La mañana avanza y la luz, aunque desvaída, se extiende un poco más. Mis nervios se tensan y me coloco en la posición adecuada, vigilante y atento. Un chirrido herrumbroso se deja oír en el silencio total donde no canta ni una sola ave. Mi dedo índice se curva sobre el gatillo.
La puerta comienza a abrirse y se aprecia un brazo cauteloso embutido en una chaqueta negra. A continuación dos figuras salen y avizoran todo el espacio de alrededor. Se apartan dejándome ver el espacio rectangular de la puerta abierta. Uno de los guardaespaldas, con un aparato en las manos cuya luz titila intermitentemente, exclama con una voz que llega claramente a mis oídos:
-¡Puede salir, señor presidente, los niveles de radiactividad han remitido! ¡No hay peligro!
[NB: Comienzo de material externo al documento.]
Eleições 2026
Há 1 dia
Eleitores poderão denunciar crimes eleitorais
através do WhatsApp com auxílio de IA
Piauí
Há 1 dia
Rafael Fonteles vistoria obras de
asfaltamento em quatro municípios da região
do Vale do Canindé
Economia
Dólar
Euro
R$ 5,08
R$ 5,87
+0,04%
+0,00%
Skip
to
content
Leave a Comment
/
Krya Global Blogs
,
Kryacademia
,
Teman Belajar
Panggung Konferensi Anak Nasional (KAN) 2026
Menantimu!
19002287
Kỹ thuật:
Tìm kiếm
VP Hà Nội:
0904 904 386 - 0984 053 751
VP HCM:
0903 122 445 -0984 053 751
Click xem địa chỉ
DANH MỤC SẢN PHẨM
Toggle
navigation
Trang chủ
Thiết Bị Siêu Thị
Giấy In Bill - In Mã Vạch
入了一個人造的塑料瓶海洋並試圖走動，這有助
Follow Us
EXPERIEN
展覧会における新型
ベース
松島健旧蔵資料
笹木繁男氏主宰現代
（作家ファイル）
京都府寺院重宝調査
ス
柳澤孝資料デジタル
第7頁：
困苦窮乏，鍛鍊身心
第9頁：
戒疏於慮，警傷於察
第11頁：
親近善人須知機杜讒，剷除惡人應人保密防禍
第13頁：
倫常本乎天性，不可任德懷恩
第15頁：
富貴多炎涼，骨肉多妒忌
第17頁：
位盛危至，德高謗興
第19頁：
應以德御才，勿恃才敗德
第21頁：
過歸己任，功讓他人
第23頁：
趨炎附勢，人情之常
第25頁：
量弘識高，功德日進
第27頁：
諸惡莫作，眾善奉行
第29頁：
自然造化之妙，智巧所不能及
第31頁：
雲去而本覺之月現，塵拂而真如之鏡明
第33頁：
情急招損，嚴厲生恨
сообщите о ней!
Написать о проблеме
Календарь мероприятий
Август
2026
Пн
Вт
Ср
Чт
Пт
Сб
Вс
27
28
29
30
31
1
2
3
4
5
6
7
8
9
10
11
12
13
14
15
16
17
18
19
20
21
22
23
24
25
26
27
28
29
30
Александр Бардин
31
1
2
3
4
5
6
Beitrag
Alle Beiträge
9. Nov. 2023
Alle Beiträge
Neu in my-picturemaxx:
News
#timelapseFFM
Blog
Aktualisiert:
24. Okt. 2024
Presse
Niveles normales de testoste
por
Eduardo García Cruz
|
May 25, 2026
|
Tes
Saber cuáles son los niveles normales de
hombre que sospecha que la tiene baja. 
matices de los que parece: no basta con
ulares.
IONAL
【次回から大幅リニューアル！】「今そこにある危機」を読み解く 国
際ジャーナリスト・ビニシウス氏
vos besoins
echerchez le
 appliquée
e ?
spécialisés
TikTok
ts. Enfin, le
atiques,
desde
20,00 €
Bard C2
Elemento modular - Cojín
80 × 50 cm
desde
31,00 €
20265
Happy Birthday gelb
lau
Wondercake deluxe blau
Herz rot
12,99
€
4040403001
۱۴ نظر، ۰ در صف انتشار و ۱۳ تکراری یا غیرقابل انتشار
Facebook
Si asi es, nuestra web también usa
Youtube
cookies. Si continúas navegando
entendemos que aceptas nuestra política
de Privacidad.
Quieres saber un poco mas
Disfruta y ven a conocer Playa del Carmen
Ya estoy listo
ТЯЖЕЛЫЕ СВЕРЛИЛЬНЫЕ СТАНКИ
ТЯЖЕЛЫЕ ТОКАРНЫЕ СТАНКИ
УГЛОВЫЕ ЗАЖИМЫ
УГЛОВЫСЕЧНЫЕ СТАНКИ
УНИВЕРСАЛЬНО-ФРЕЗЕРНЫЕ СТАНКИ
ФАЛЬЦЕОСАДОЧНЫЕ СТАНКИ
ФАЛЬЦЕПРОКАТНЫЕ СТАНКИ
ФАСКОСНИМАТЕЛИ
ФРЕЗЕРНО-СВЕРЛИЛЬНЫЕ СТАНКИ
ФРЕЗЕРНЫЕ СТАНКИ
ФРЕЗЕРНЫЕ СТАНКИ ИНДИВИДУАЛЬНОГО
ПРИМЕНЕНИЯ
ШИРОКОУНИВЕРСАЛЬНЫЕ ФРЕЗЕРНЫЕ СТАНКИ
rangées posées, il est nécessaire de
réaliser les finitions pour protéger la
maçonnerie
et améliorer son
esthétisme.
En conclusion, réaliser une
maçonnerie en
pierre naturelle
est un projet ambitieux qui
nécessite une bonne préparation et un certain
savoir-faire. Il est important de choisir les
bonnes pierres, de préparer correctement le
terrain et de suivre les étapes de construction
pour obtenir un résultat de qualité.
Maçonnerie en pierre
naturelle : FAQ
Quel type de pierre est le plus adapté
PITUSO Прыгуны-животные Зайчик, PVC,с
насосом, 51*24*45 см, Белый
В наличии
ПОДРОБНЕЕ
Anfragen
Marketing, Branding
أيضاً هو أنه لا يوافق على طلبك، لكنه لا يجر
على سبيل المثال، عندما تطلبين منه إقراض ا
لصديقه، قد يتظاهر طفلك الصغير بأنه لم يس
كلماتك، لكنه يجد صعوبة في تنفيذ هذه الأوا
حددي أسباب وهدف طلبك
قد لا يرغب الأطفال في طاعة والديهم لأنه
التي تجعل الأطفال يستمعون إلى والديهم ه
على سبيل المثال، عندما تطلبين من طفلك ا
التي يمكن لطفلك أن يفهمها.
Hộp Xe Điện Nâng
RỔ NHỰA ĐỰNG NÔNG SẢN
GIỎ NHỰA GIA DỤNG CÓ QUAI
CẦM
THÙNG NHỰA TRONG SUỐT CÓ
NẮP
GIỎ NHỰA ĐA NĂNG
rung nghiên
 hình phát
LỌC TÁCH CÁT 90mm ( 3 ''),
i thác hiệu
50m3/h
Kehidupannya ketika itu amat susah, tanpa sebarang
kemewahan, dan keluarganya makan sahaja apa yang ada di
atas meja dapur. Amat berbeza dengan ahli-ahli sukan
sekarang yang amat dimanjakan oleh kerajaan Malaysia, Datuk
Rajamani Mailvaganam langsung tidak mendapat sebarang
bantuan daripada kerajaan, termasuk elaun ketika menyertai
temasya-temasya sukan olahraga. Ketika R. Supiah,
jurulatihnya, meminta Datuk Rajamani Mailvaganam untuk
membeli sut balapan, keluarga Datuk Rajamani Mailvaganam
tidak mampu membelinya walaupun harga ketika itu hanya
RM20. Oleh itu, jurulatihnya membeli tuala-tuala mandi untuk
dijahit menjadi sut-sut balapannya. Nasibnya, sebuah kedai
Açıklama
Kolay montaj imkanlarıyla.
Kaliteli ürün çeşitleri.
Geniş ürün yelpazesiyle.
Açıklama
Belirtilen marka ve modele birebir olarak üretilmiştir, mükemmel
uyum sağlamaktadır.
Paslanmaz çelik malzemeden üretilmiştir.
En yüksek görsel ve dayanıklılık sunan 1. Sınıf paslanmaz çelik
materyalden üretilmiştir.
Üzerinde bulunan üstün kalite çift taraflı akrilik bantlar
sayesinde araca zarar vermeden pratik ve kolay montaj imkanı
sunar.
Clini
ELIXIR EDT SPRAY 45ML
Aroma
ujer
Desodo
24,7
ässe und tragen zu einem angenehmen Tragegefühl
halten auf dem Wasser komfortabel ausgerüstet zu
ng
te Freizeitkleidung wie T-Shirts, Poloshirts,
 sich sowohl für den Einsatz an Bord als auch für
Un personaje atildado, de semblante duro y crispado abandona entonces el búnker y saliendo al aire libre eleva un poco el rostro, como si quisiera olisquear el aire. No le dejo inclinar la cabeza de nuevo. La bala le entra por el centro de la frente, salpicando de sesos y sangre a los que debían protegerle, los cuales se quedan paralizados de asombro. Recargo y envío al infierno al que porta el contador Geiger al tiempo que el otro empieza a hacer silbar las balas sobre mi cabeza. Pobre lacayo idiota. No conoce mi habilidad como francotirador y termina con el corazón atravesado.
Hay más gente agolpada en la puerta, pero visto lo sucedido optan por volver a la protección del refugio. Yo contacto a través del walky talky con el control del grupo y confirmo la eliminación. Luego pido las siguientes coordenadas y, recogiendo mi equipo y mi fusil, desciendo la montaña. La mañana se puede decir que está en su gloria sobre la tierra estéril y a mí me queda todavía mucho trabajo por hacer.